TASK ITEM:
Extract, in full, the lines below, beginning at the first and ending with the line that contains "timestamp: 2009-02-13T23:31:30Z". Pictures do not belong in the copy.

Source texts of formatted documents:
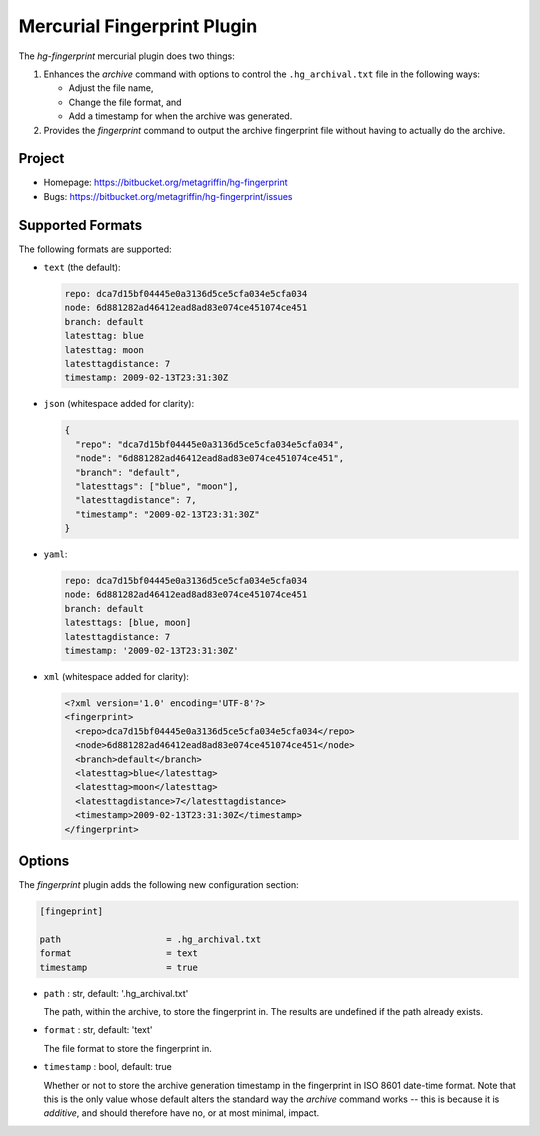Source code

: ============================
Mercurial Fingerprint Plugin
============================

The `hg-fingerprint` mercurial plugin does two things:

1. Enhances the `archive` command with options to control
   the ``.hg_archival.txt`` file in the following ways:

   * Adjust the file name,
   * Change the file format, and
   * Add a timestamp for when the archive was generated.

2. Provides the `fingerprint` command to output the archive
   fingerprint file without having to actually do the archive.


Project
=======

* Homepage: https://bitbucket.org/metagriffin/hg-fingerprint
* Bugs: https://bitbucket.org/metagriffin/hg-fingerprint/issues


Supported Formats
=================

The following formats are supported:

* ``text`` (the default):

  .. code:: text

    repo: dca7d15bf04445e0a3136d5ce5cfa034e5cfa034
    node: 6d881282ad46412ead8ad83e074ce451074ce451
    branch: default
    latesttag: blue
    latesttag: moon
    latesttagdistance: 7
    timestamp: 2009-02-13T23:31:30Z

* ``json`` (whitespace added for clarity):

  .. code:: json

    {
      "repo": "dca7d15bf04445e0a3136d5ce5cfa034e5cfa034",
      "node": "6d881282ad46412ead8ad83e074ce451074ce451",
      "branch": "default",
      "latesttags": ["blue", "moon"],
      "latesttagdistance": 7,
      "timestamp": "2009-02-13T23:31:30Z"
    }

* ``yaml``:

  .. code:: yaml

    repo: dca7d15bf04445e0a3136d5ce5cfa034e5cfa034
    node: 6d881282ad46412ead8ad83e074ce451074ce451
    branch: default
    latesttags: [blue, moon]
    latesttagdistance: 7
    timestamp: '2009-02-13T23:31:30Z'

* ``xml`` (whitespace added for clarity):

  .. code:: xml

    <?xml version='1.0' encoding='UTF-8'?>
    <fingerprint>
      <repo>dca7d15bf04445e0a3136d5ce5cfa034e5cfa034</repo>
      <node>6d881282ad46412ead8ad83e074ce451074ce451</node>
      <branch>default</branch>
      <latesttag>blue</latesttag>
      <latesttag>moon</latesttag>
      <latesttagdistance>7</latesttagdistance>
      <timestamp>2009-02-13T23:31:30Z</timestamp>
    </fingerprint>


Options
=======

The `fingerprint` plugin adds the following new configuration section:

.. code:: ini

  [fingeprint]

  path                    = .hg_archival.txt
  format                  = text
  timestamp               = true


* ``path`` : str, default: '.hg_archival.txt'

  The path, within the archive, to store the fingerprint in. The
  results are undefined if the path already exists.

* ``format`` : str, default: 'text'

  The file format to store the fingerprint in.

* ``timestamp`` : bool, default: true

  Whether or not to store the archive generation timestamp in the
  fingerprint in ISO 8601 date-time format. Note that this is the
  only value whose default alters the standard way the `archive`
  command works -- this is because it is *additive*, and should
  therefore have no, or at most minimal, impact.

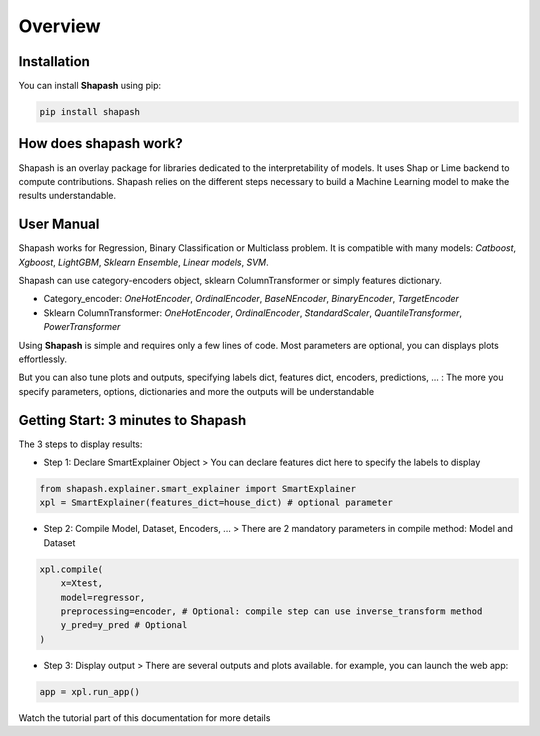 .. overview:

Overview
========

Installation
------------
You can install **Shapash** using pip:

.. code:: ipython

    pip install shapash


How does shapash work?
----------------------

Shapash is an overlay package for libraries dedicated to the interpretability of models. It uses Shap or Lime backend
to compute contributions.
Shapash relies on the different steps necessary to build a Machine Learning model to make the results understandable.

.. image:: _static/shapash-diagram.png
   :width: 700px
   :align: center

User Manual
-----------

Shapash works for Regression, Binary Classification or Multiclass problem.
It is compatible with many models: *Catboost*, *Xgboost*, *LightGBM*, *Sklearn Ensemble*, *Linear models*, *SVM*.

Shapash can use category-encoders object, sklearn ColumnTransformer or simply features dictionary.

- Category_encoder: *OneHotEncoder*, *OrdinalEncoder*, *BaseNEncoder*, *BinaryEncoder*, *TargetEncoder*
- Sklearn ColumnTransformer: *OneHotEncoder*, *OrdinalEncoder*, *StandardScaler*, *QuantileTransformer*, *PowerTransformer*

Using **Shapash** is simple and requires only a few lines of code.
Most parameters are optional, you can displays plots effortlessly.

But you can also tune plots and outputs, specifying labels dict, features dict, encoders, predictions, ... :
The more you specify parameters, options, dictionaries and more the outputs will be understandable

Getting Start: 3 minutes to Shapash
-----------------------------------

The 3 steps to display results:

- Step 1: Declare SmartExplainer Object
  > You can declare features dict here to specify the labels to display

.. code:: ipython

    from shapash.explainer.smart_explainer import SmartExplainer
    xpl = SmartExplainer(features_dict=house_dict) # optional parameter


- Step 2: Compile Model, Dataset, Encoders, ...
  > There are 2 mandatory parameters in compile method: Model and Dataset

.. code:: ipython

    xpl.compile(
        x=Xtest,
        model=regressor,
        preprocessing=encoder, # Optional: compile step can use inverse_transform method
        y_pred=y_pred # Optional
    )

- Step 3: Display output
  > There are several outputs and plots available. for example, you can launch the web app:

.. code:: ipython

    app = xpl.run_app()

Watch the tutorial part of this documentation for more details
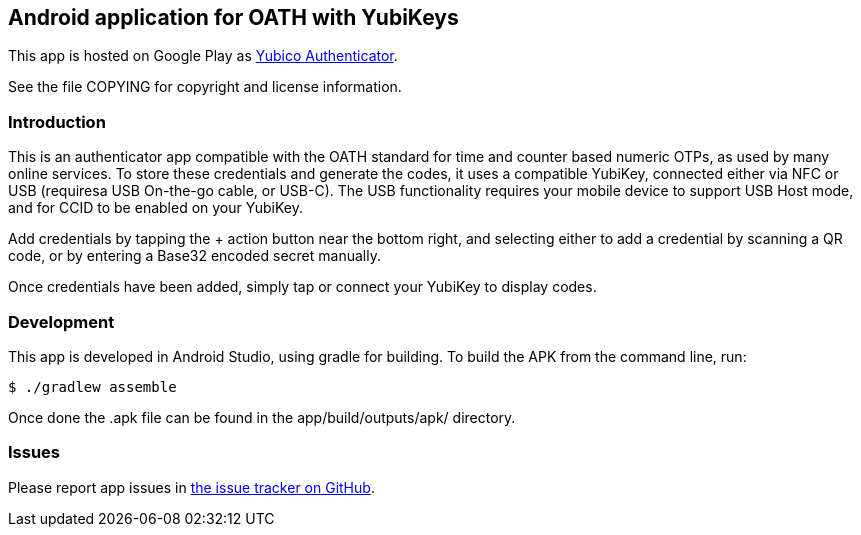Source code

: == Android application for OATH with YubiKeys
This app is hosted on Google Play as
https://play.google.com/store/apps/details?id=com.yubico.yubioath[Yubico Authenticator].

See the file COPYING for copyright and license information.

=== Introduction
This is an authenticator app compatible with the OATH standard for time and
counter based numeric OTPs, as used by many online services. To store these
credentials and generate the codes, it uses a compatible YubiKey, connected
either via NFC or USB (requiresa USB On-the-go cable, or USB-C). The USB
functionality requires your mobile device to support USB Host mode, and for CCID
to be enabled on your YubiKey.

Add credentials by tapping the + action button near the bottom right, and
selecting either to add a credential by scanning a QR code, or by entering a
Base32 encoded secret manually.

Once credentials have been added, simply tap or connect your YubiKey to display
codes.

=== Development
This app is developed in Android Studio, using gradle for building. To build the
APK from the command line, run:

  $ ./gradlew assemble

Once done the .apk file can be found in the app/build/outputs/apk/ directory.

=== Issues

Please report app issues in
https://github.com/Yubico/yubioath-android[the issue tracker on GitHub].
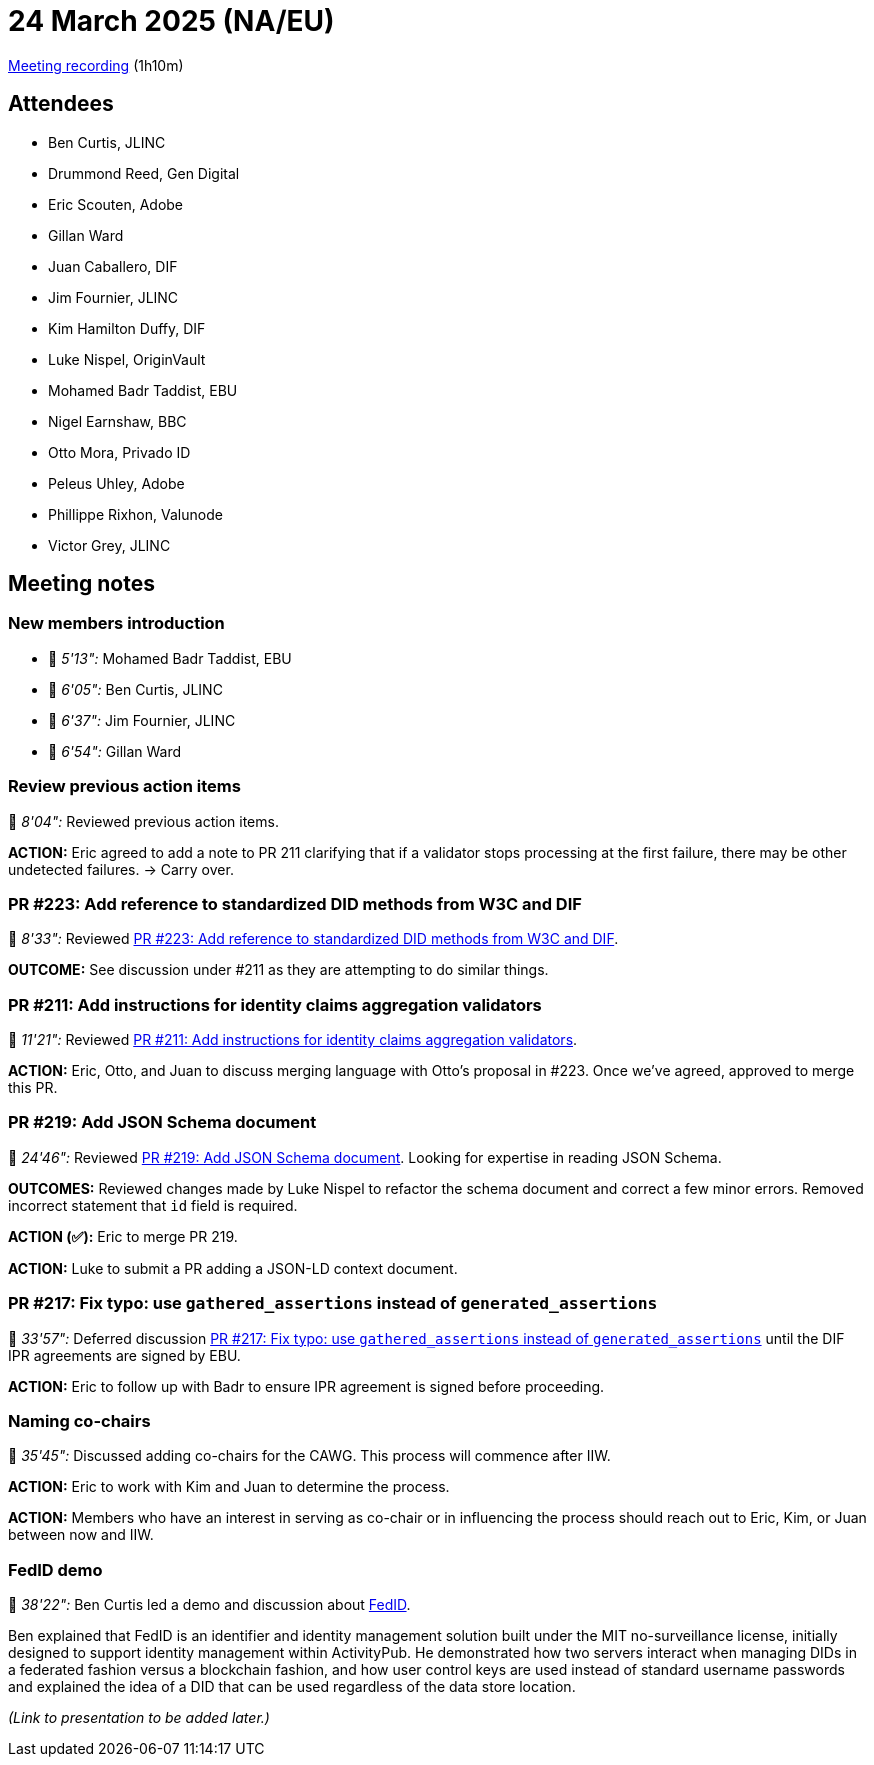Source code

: = 24 March 2025 (NA/EU)

https://us02web.zoom.us/rec/play/tBBQLU_gmtLQpl6ngjBVQCAB2FuXvbwXOsZQBRW4WB7_HVxnJlw-RGNwtU5-qoPDFwidQFmt9hlX_HcM.it8pipjdshQYmTxO?accessLevel=meeting&canPlayFromShare=true&from=share_recording_detail&continueMode=true&componentName=rec-play&originRequestUrl=https%3A%2F%2Fus02web.zoom.us%2Frec%2Fshare%2FjyASCOhdAXw1TwL74NF9-ireuWKkq-fiyDijE0DRy7nfKVrOxTrHbc-OH0m9X88I.vErihe8r7Rc5UUgU[Meeting recording] (1h10m)

== Attendees

* Ben Curtis, JLINC
* Drummond Reed, Gen Digital
* Eric Scouten, Adobe
* Gillan Ward
* Juan Caballero, DIF
* Jim Fournier, JLINC
* Kim Hamilton Duffy, DIF
* Luke Nispel, OriginVault
* Mohamed Badr Taddist, EBU
* Nigel Earnshaw, BBC
* Otto Mora, Privado ID
* Peleus Uhley, Adobe
* Phillippe Rixhon, Valunode
* Victor Grey, JLINC

== Meeting notes

=== New members introduction

* 🎥 _5'13":_ Mohamed Badr Taddist, EBU
* 🎥 _6'05":_ Ben Curtis, JLINC
* 🎥 _6'37":_ Jim Fournier, JLINC
* 🎥 _6'54":_ Gillan Ward

=== Review previous action items

🎥 _8'04":_ Reviewed previous action items.

*ACTION:* Eric agreed to add a note to PR 211 clarifying that if a validator stops processing at the first failure, there may be other undetected failures. → Carry over.

=== PR #223: Add reference to standardized DID methods from W3C and DIF

🎥 _8'33":_ Reviewed link:https://github.com/creator-assertions/identity-assertion/pull/223[PR #223: Add reference to standardized DID methods from W3C and DIF].

*OUTCOME:* See discussion under #211 as they are attempting to do similar things.

=== PR #211: Add instructions for identity claims aggregation validators

🎥 _11'21":_ Reviewed link:https://github.com/creator-assertions/identity-assertion/pull/211[PR #211: Add instructions for identity claims aggregation validators].

*ACTION:* Eric, Otto, and Juan to discuss merging language with Otto's proposal in #223. Once we've agreed, approved to merge this PR.

=== PR #219: Add JSON Schema document

🎥 _24'46":_ Reviewed link:https://github.com/creator-assertions/identity-assertion/pull/219[PR #219: Add JSON Schema document]. Looking for expertise in reading JSON Schema.

*OUTCOMES:* Reviewed changes made by Luke Nispel to refactor the schema document and correct a few minor errors. Removed incorrect statement that `id` field is required.

*ACTION (✅):* Eric to merge PR 219.

*ACTION:* Luke to submit a PR adding a JSON-LD context document.

=== PR #217: Fix typo: use `gathered_assertions` instead of `generated_assertions`

🎥 _33'57":_ Deferred discussion link:https://github.com/creator-assertions/identity-assertion/pull/217[PR #217: Fix typo: use `gathered_assertions` instead of `generated_assertions`] until the DIF IPR agreements are signed by EBU.

*ACTION:* Eric to follow up with Badr to ensure IPR agreement is signed before proceeding.

=== Naming co-chairs

🎥 _35'45":_ Discussed adding co-chairs for the CAWG. This process will commence after IIW.

*ACTION:* Eric to work with Kim and Juan to determine the process.

*ACTION:* Members who have an interest in serving as co-chair or in influencing the process should reach out to Eric, Kim, or Juan between now and IIW.

=== FedID demo

🎥 _38'22":_ Ben Curtis led a demo and discussion about link:https://fedid.me[FedID].

Ben explained that FedID is an identifier and identity management solution built under the MIT no-surveillance license, initially designed to support identity management within ActivityPub. He demonstrated how two servers interact when managing DIDs in a federated fashion versus a blockchain fashion, and how user control keys are used instead of standard username passwords and explained the idea of a DID that can be used regardless of the data store location.

_(Link to presentation to be added later.)_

FINAL ANSWER:
Source code

: ============================
Mercurial Fingerprint Plugin
============================

The `hg-fingerprint` mercurial plugin does two things:

1. Enhances the `archive` command with options to control
   the ``.hg_archival.txt`` file in the following ways:

   * Adjust the file name,
   * Change the file format, and
   * Add a timestamp for when the archive was generated.

2. Provides the `fingerprint` command to output the archive
   fingerprint file without having to actually do the archive.


Project
=======

* Homepage: https://bitbucket.org/metagriffin/hg-fingerprint
* Bugs: https://bitbucket.org/metagriffin/hg-fingerprint/issues


Supported Formats
=================

The following formats are supported:

* ``text`` (the default):

  .. code:: text

    repo: dca7d15bf04445e0a3136d5ce5cfa034e5cfa034
    node: 6d881282ad46412ead8ad83e074ce451074ce451
    branch: default
    latesttag: blue
    latesttag: moon
    latesttagdistance: 7
    timestamp: 2009-02-13T23:31:30Z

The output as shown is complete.